Reproduce verbatim the lines of the records starting with the line containing "大勢の観客が見守る中、新人武闘大会の決勝戦が始まった。" and continuing through the final line of the records, including both ends.
**********
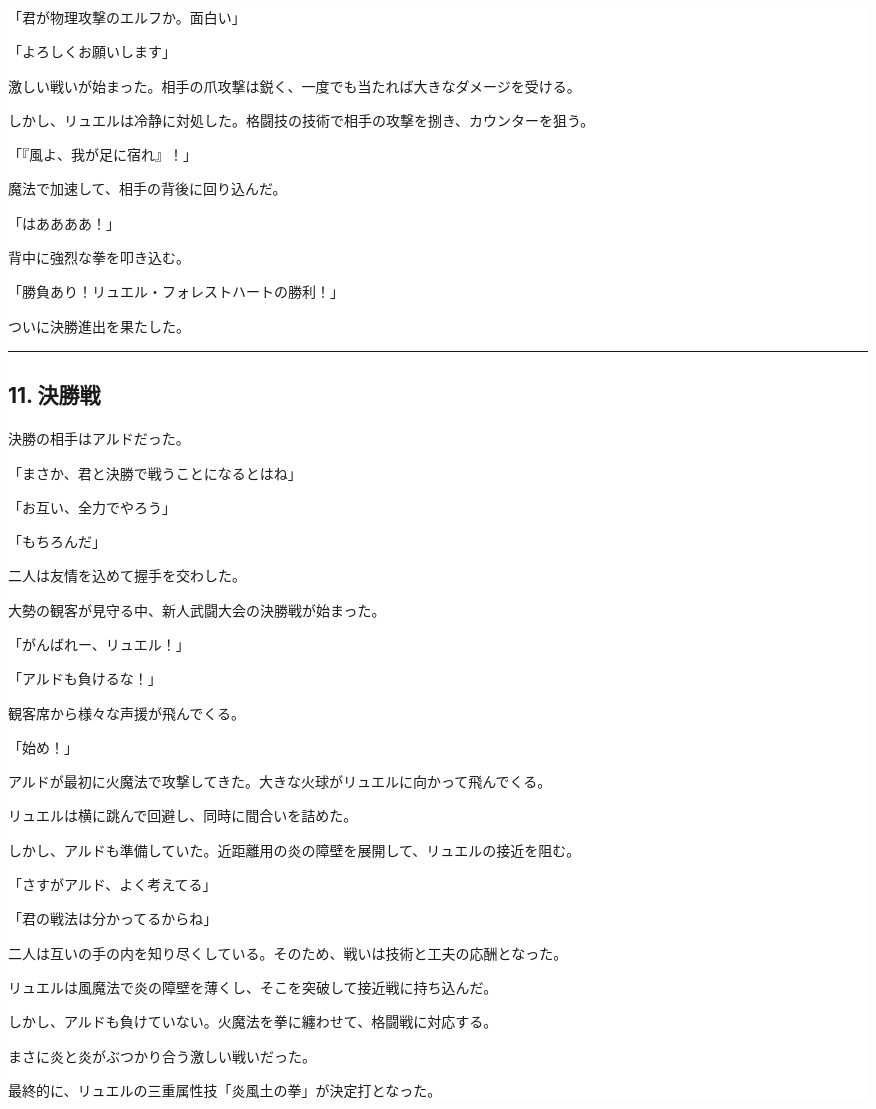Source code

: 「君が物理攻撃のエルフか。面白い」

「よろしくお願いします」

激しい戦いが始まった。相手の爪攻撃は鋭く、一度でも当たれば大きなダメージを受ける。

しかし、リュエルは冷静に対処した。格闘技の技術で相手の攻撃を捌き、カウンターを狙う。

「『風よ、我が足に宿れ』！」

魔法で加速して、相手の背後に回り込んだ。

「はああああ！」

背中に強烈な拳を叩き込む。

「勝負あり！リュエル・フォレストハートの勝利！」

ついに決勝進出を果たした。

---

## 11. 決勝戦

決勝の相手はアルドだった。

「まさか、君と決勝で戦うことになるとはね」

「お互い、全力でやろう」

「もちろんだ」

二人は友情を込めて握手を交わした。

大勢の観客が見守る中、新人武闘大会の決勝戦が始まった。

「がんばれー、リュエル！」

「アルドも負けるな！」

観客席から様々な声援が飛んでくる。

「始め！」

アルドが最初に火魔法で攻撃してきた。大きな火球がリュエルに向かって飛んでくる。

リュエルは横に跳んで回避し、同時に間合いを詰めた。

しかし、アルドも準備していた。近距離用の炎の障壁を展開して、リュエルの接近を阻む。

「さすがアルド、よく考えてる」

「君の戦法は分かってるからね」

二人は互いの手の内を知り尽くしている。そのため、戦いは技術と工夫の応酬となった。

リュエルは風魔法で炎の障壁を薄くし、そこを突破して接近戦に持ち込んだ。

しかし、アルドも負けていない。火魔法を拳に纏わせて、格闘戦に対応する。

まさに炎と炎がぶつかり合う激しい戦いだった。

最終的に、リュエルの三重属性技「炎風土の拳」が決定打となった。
**********
**Task answer**
大勢の観客が見守る中、新人武闘大会の決勝戦が始まった。

「がんばれー、リュエル！」

「アルドも負けるな！」

観客席から様々な声援が飛んでくる。

「始め！」

アルドが最初に火魔法で攻撃してきた。大きな火球がリュエルに向かって飛んでくる。

リュエルは横に跳んで回避し、同時に間合いを詰めた。

しかし、アルドも準備していた。近距離用の炎の障壁を展開して、リュエルの接近を阻む。

「さすがアルド、よく考えてる」

「君の戦法は分かってるからね」

二人は互いの手の内を知り尽くしている。そのため、戦いは技術と工夫の応酬となった。

リュエルは風魔法で炎の障壁を薄くし、そこを突破して接近戦に持ち込んだ。

しかし、アルドも負けていない。火魔法を拳に纏わせて、格闘戦に対応する。

まさに炎と炎がぶつかり合う激しい戦いだった。

最終的に、リュエルの三重属性技「炎風土の拳」が決定打となった。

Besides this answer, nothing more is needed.